The Exception by Christian Jungergsen is one of those exceptionally good books that one doesn’t expect to be neither exceptional nor good. Found by total chance and randomness, The Exception didn’t promise anything exceptional. It started off fairly slowly, it lacked particular literary wit and it seemed to be a rather boring read spanning into 512 pages and endless hours.
And yet slowly, The Exception draws the reader into an increasingly paranoid anc claustrophobic society, in which no one is what they seem to be. Set somewhat peacefully in a small non-for-profit organisation in Copenhagen, The Danish Center for Information on Genocide (DCIG), which disseminates information on genocide, the novel follows the increasingly disturbing relationships between the four women working there. After two (and later three) of them receive death threats, the suspicion quickly turns from a persecuted Serbian torturer and war criminal to each other. The suspicion and fear soon turn seemingly ordinary people into enemies and a seemingly normal office into a pure battlefield. Friendships are no longer what they used to be and survival against an unknown threat becomes a scary driving force. Told alternatively from the perspective of the four women, Iben, Malene, Camilla and Anne-Lise, The Exception disects the natural of evil and paranoia, and the obsessions that drive ordinary people to commit unthinkable acts.
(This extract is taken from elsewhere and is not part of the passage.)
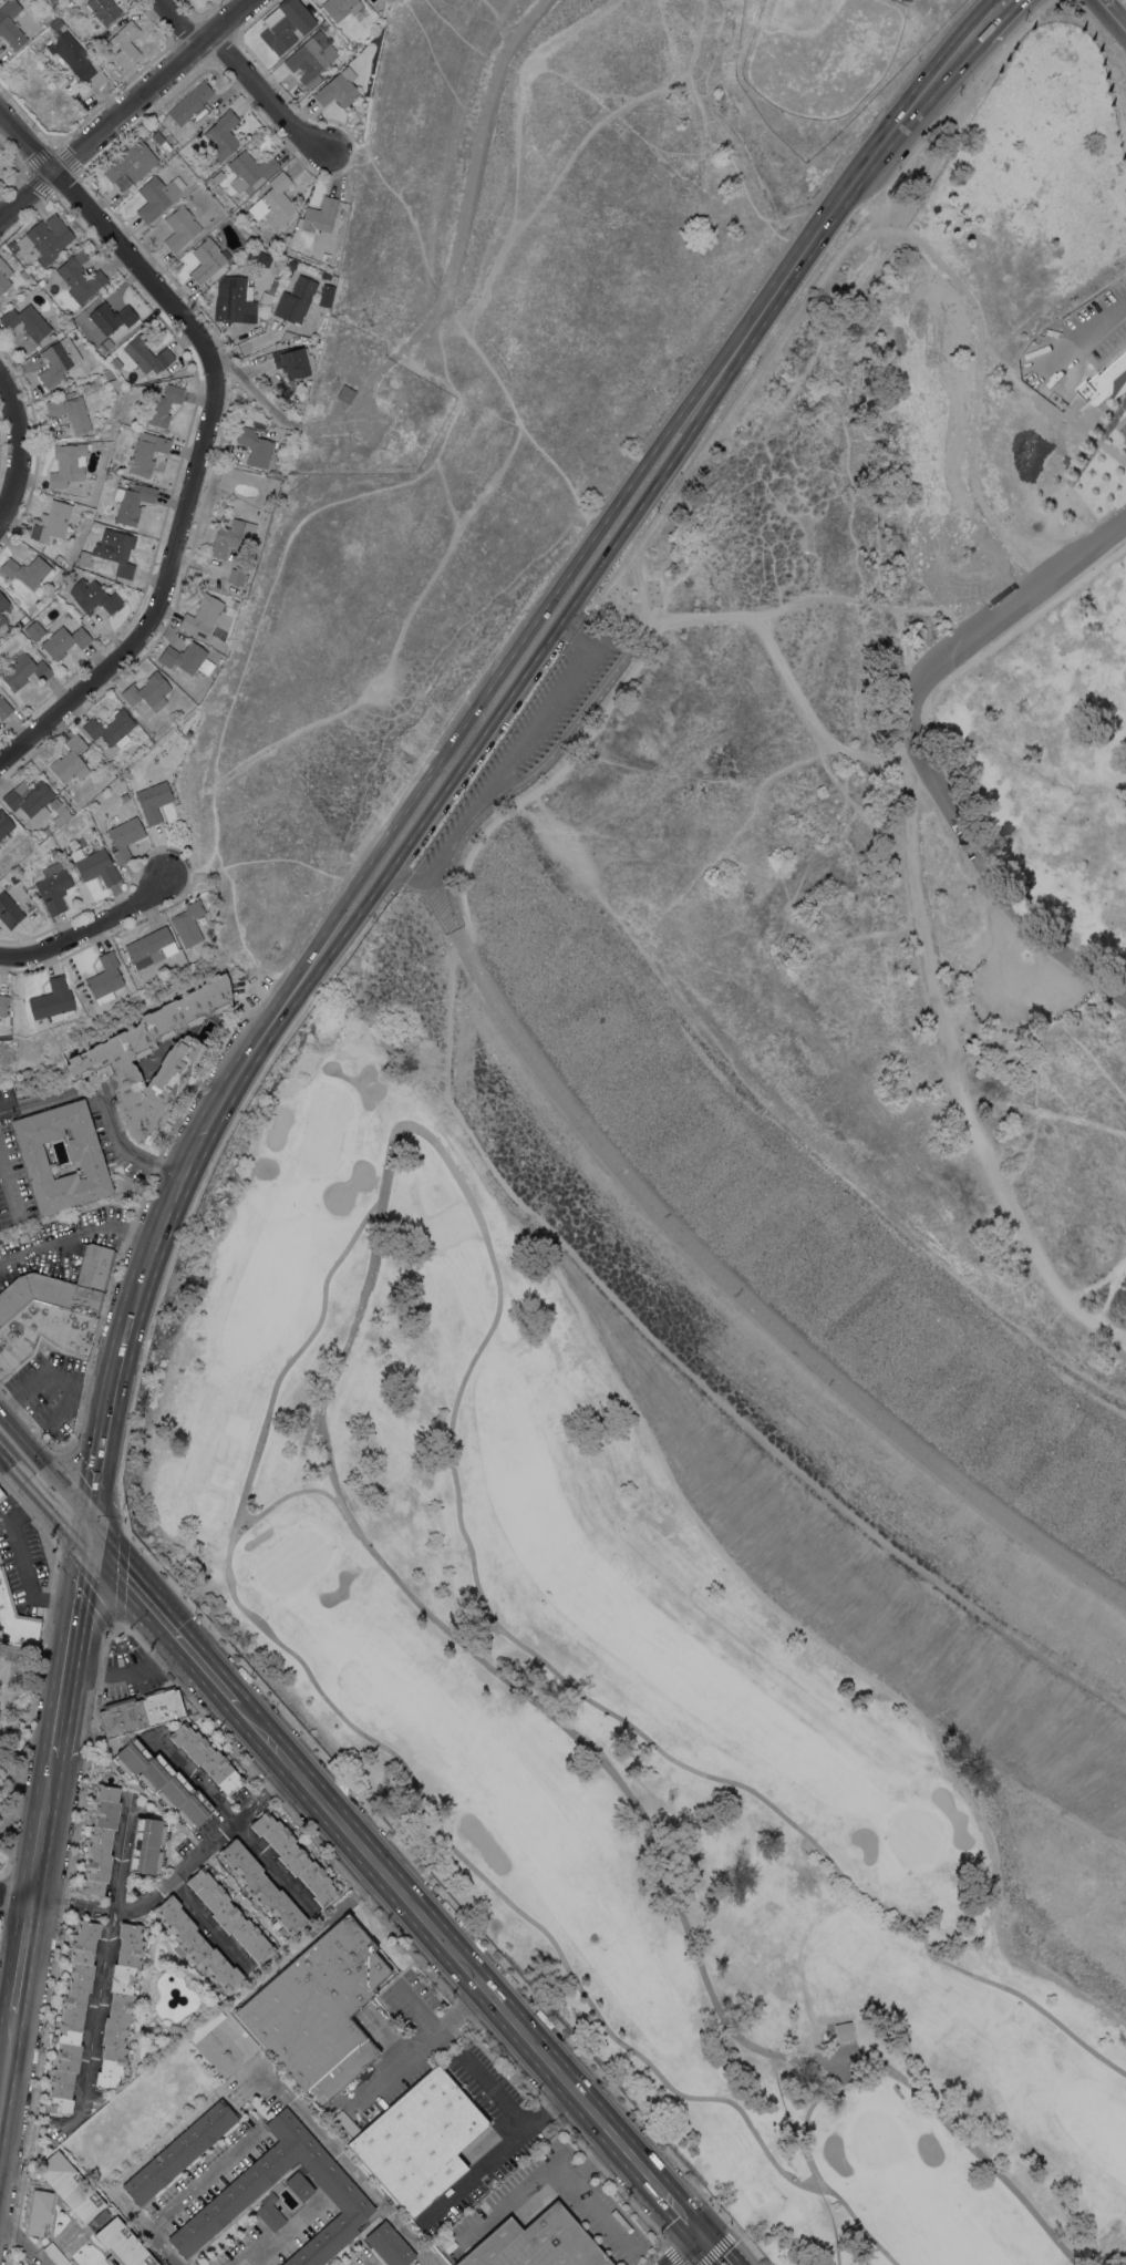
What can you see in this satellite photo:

Iben and Malene, are the youngest and the oldest friends in the team and understandably become the strongest force. Camilla, a bit older than them, manages to attach herself to the winning side, which leaves Anne-Lise as the scapegoat. Being a victim of extensive office bullying, I can vouch it’s terrible. Ignoring, confronting, crying, yelling, acting nice – nothing really diminishes the hunger of the torturer, especially when the victim is alone and new. The inner lives of the four women, their worst fears and most fervently kept secrets are revealed as everyone soon turns on to everyone else and alliances are shattered and reborn. Christian Jungersen creates a unique and intelligent thriller, which, though it lacks particular literary qualities, manages to haunt the reader by manifesting the nature and power of evil.
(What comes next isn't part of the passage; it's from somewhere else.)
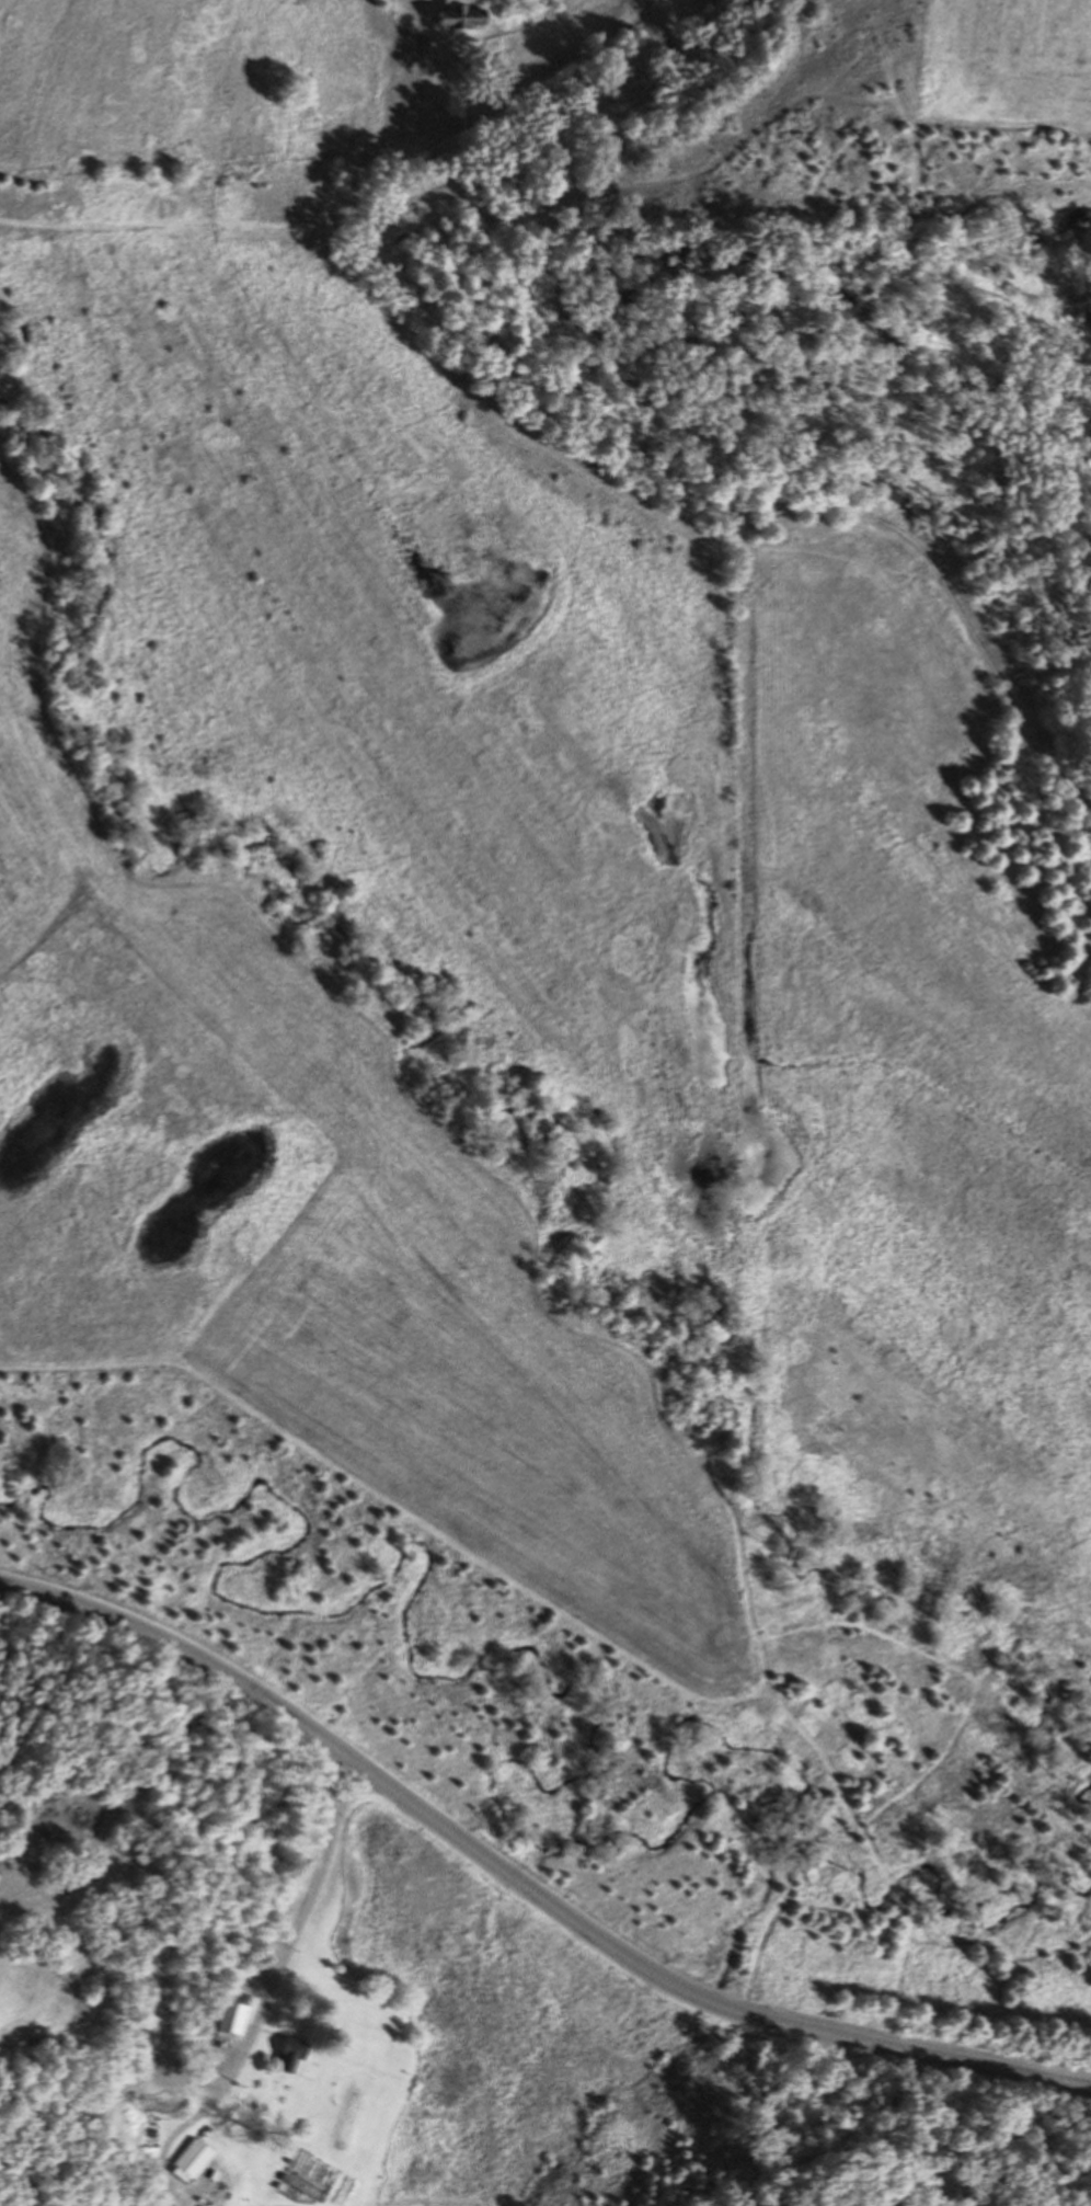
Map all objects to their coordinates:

Alongside the main story, a separate story within the story elegantly discusses the nature of evil. As the women prepare articles on genocide, they touch on the ultimate subject – what makes people evil. Are we just born good or evil, do circumstances make us like that or is it something even more complicated? Analysing one of the most devastating moments in history, the Holocaust, research has found that most people turn evil not out of fear of punishment or out of pure evilness of heart, but out of respect for authority and even more out of solidarity – the fear not to abandon, or worse, be abandoned. The greatest human fear – the fear of being alone and left out – is what would make people commit even the unthinkable. Good people are capable of committing evil acts and continue their lives as normal – either by repressing the memories or in extreme cases splitting into two personalities, one of which absolutely unaware of what the other did.
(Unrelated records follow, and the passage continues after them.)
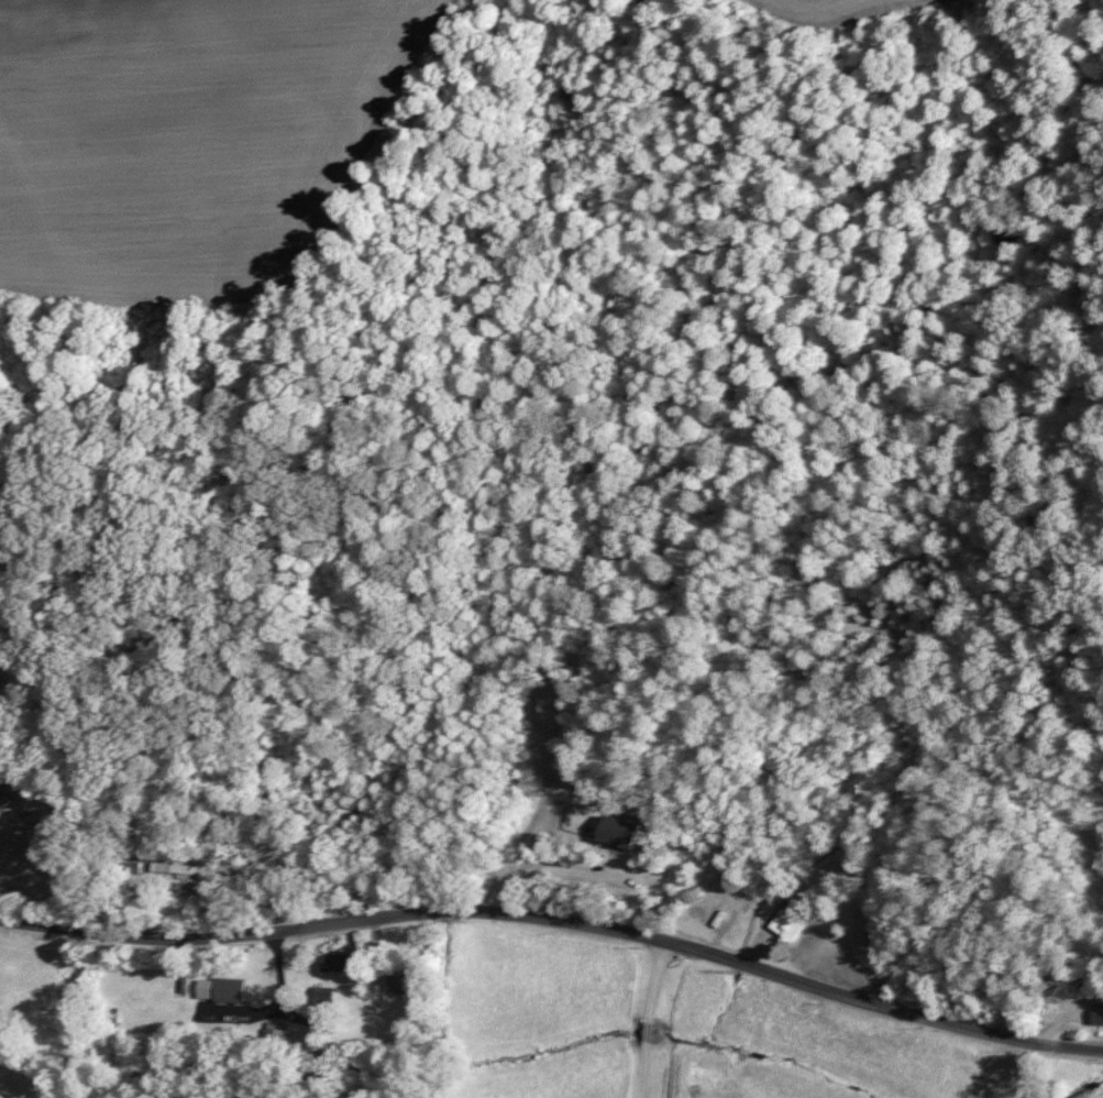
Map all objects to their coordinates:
building: (171, 867)
road: (558, 918)
building: (786, 925)
building: (395, 980)
building: (226, 989)
building: (1095, 1013)
road: (652, 1020)
building: (277, 1030)

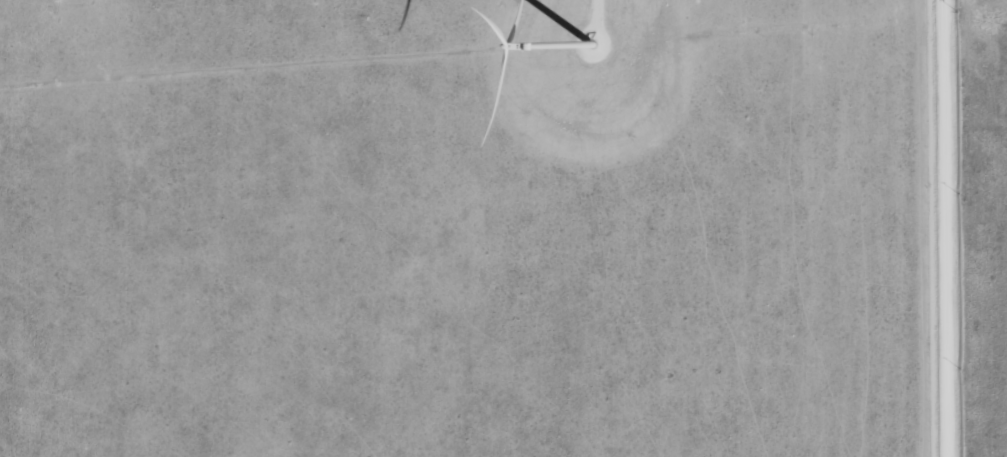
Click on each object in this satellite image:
wind turbine: (583, 52)
road: (947, 228)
Christian Jurgensen’s psychological novel goes beyond the daily issues of four women – it goes on to examine the inhesion of evil, the driving forces behind it and the ultimate price everyone pays. And what better a setting than an unhappy and claustrophobic office. The ending does justice to the novel as well – disturbing, painful, and yet exactly what each of the characters really deserved.
Other favourite quotes:
He’s been laying siege to these walls for years, and now she’ll let the gate swing open after the gentlest of knocks.